障害者、とくに身体障害者に関して、ITの発達待ちという傾向も見られます。誤りとは言い切れませんが、いたずらにイノベーションを口にするよりは、既存の技術をもっと活用すべしというのが私の考えです。この重量超過を視覚的に知らせる装置もそうですが、地下鉄車両の多くには電光板を設置しているのに、駅間で長い間止まっていた際の説明情報を流すというようなことには使っていないようです。これはアナウンスの聞こえないものにとっては不安な時間ですが、技術あって配慮なしと思い知らされる時間でもあります。また問い合わせ手段としては電話番号しか記載していないサイトが多いのですが、ファクス番号やメールアドレスも明らかにしてこそ技術を十全に利用していることになります。


④ホテルのバリアフリー室

京都では協同組合が経営しているホテルに泊まりました。障害のことを予約の際に言うと、先にも書いたように車椅子ユーザ扱いとなってバリアフリー室に案内されました。広いし、バスには手すりもついているのはいいのですが、家内だけがちょっと部屋を出る際に困りました。ドアを出て閉めると自動的に鍵の閉まる方式ですが、中に私のみとなるとチャイムもノックもわからない。鍵を持って出ればいいようなものですし、実際そうすることもあるのですが、ここでは鍵を壁の装置に突っ込むと電気がONになるというシステムなので、暗い部屋でテレビもクーラーも酸素関係の機器もOFFにして待っているわけにはいきません。仕方なしドアにスリッパをかませました。短時間だからいいようなもの、深夜だったらと思うといい気持はしませんでした。ただしこのホテルは費用もリーズナブルだし、朝食のバイキングも安くて美味、それに大道路でなく狭い小道に面しているなど、全般的にはお勧めのところであったことは書いておきます。

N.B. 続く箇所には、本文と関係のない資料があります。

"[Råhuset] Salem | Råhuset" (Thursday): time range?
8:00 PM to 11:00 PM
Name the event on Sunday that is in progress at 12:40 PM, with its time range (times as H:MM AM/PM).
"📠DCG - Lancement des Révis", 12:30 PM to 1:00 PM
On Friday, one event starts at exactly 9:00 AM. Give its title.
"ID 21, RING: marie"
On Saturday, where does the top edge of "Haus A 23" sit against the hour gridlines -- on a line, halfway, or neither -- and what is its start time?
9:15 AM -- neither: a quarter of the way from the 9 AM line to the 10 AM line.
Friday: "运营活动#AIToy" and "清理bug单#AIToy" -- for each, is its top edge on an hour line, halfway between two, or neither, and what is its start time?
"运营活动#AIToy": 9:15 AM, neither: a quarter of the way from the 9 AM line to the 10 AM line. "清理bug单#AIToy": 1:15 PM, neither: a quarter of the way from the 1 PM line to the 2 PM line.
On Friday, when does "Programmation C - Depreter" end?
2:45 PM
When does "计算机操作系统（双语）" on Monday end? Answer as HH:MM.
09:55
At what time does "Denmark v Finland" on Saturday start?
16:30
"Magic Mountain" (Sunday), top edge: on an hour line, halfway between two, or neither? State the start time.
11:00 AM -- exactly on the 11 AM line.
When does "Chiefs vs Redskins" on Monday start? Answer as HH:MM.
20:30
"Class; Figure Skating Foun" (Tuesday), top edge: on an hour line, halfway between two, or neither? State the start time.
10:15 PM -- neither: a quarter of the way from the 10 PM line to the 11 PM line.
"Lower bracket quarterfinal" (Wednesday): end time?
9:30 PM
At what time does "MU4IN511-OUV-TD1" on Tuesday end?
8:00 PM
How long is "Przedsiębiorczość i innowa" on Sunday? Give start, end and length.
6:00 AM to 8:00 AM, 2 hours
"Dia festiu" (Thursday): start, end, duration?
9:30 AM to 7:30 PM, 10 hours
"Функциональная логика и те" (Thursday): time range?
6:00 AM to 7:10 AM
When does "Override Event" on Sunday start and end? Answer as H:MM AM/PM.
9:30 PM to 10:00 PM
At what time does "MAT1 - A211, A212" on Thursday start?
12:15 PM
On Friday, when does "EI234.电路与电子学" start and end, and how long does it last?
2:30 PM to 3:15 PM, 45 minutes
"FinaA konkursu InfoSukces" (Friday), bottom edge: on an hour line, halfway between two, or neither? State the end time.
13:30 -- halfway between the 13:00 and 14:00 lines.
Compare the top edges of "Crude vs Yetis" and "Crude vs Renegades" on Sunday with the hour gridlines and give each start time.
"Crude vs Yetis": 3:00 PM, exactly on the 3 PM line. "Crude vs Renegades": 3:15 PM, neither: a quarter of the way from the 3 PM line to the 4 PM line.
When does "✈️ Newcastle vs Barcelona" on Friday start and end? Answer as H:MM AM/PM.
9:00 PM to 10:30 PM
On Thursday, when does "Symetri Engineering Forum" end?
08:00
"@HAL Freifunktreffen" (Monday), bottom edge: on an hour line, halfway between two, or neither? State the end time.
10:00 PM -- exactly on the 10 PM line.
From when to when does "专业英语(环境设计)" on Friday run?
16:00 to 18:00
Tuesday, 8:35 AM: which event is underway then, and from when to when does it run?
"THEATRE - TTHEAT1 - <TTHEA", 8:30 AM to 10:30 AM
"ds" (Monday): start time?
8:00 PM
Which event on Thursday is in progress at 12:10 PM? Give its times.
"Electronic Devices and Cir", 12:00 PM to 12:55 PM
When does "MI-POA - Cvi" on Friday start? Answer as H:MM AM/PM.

ノックやチャイムが聞こえないお客に対しては、単純な工夫ですみます。チャイムのボタンを押すとどこかでライトがつくようにしておけば十分です。バリアフリー室を標榜するならばこのくらいは考えてもよいでしょう。一度だけボストンに行ったことがあります。難聴者の会議だったのですが、振動で起こす目覚ましとか、振動と光で火事などを知らせる装置とか、いろいろ備えてあって、部屋ごとに希望者に貸していました。日本ではバリアフリーを標榜する宿泊施設はWEBを見ると結構あるようですが、聴覚障害者向きの設備のあるのはわずかです。せいぜいが手話のできる人がいる、筆談用の器具があるくらいで、ファクスとかテレビの字幕装置を貸すというのもあるけれど、ごく少しです。